> **What you will do**:
Proceed with the passage on GraphQL fragment arguments from the point where it ends, before the entries that follow it.

> **Passage to read**:
DocumentationFragment Arguments

Fragment Arguments

Fragment arguments are available behind an experimental parser option in GraphQL.js v17 and newer. They are pending GraphQL specification work.

GraphQL operation variables are defined at the operation level. That works for many documents, but reusable fragments sometimes need local parameters. Fragment arguments let a fragment define its own variables and let each fragment spread provide values for those variables.

The feature is also called fragment variables because the fragment-level parameters are conceptually “variables” scoped to that fragment. They are passed as arguments on the fragment spread, using syntax similar to field arguments.

Syntax

query Profile($viewerID: ID!) {
  node(id: $viewerID) {
    ...UserCard(size: 96)
  }
}
 
fragment UserCard($size: Int = 48) on User {
  id
  name
  avatar(size: $size)
}

$viewerID is an operation variable. $size is local to UserCard.

Different spreads can call the same fragment with different values:

query Team {
  lead {
    ...UserCard(size: 96)
  }
  members {
    ...UserCard(size: 32)
  }
}

Enabling fragment arguments

The parser rejects fragment arguments unless the experiment is enabled.

import { parse } from 'graphql';
 
const document = parse(source, {
  experimentalFragmentArguments: true,
});

graphql() in v17 accepts parse options too, so simple hosts can pass the same option through the top-level API:

import { graphql } from 'graphql';
 
const result = await graphql({
  schema,
  source,
  experimentalFragmentArguments: true,
});

Every tool that parses the document must use the same option. That includes validation, persisted query tooling, code generation, test utilities, and operation registries.

Runtime values and scope

Fragment arguments are coerced using the fragment definition’s variable definitions. If a fragment argument has a default value, the default is applied when a spread omits that argument.

fragment UserCard($size: Int = 48) on User {
  avatar(size: $size)
}
 
query {
  viewer {
    ...UserCard
  }
}

When an operation variable and a fragment argument share a name, the fragment argument is used inside that fragment. Avoid name reuse unless it is deliberate; distinct names are easier for humans and tools to follow.

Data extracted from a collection
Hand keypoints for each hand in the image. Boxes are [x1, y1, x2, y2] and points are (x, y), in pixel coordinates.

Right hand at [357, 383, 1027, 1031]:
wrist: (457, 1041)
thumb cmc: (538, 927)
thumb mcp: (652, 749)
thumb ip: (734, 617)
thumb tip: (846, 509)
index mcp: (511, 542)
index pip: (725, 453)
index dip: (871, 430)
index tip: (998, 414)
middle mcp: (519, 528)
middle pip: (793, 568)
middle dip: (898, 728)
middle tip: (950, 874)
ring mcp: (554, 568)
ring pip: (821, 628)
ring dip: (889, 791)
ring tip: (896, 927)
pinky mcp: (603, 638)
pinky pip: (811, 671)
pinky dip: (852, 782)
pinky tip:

> **Result for this task**:
AST and tooling changes

When enabled, GraphQL.js adds:

  • FragmentDefinitionNode.variableDefinitions.
  • FragmentSpreadNode.arguments.
  • FragmentArgumentNode.
  • Kind.FRAGMENT_ARGUMENT.
  • The FRAGMENT_VARIABLE_DEFINITION directive location.

The printer and visitor understand these nodes in v17. Tooling that uses custom visitors should include the new node kind when it needs to inspect or transform fragment spread arguments.

import { Kind, visit } from 'graphql';
 
visit(document, {
  [Kind.FRAGMENT_ARGUMENT](node) {
    console.log(node.name.value);
  },
});

Input coercion helpers

Fragment arguments are one reason v17 introduces coerceInputLiteral() and validateInputLiteral(). These helpers can receive both operation variable values and fragment argument values, so custom execution or validation code can coerce literals using the same scoping rules as GraphQL.js execution.

Most applications do not need to call those helpers directly. They matter for advanced tools that evaluate argument values outside the default executor.

Changed from legacy fragment variables

Older GraphQL.js versions had an experimental allowLegacyFragmentVariables parser option that added only syntax support for fragment definitions with variable-like syntax. That parser-only experiment was removed in favor of the more complete experimentalFragmentArguments feature.

The old allowLegacyFragmentVariables option was parser-only. experimentalFragmentArguments includes parser support and execution support, including coercion and default value handling through the execution layer.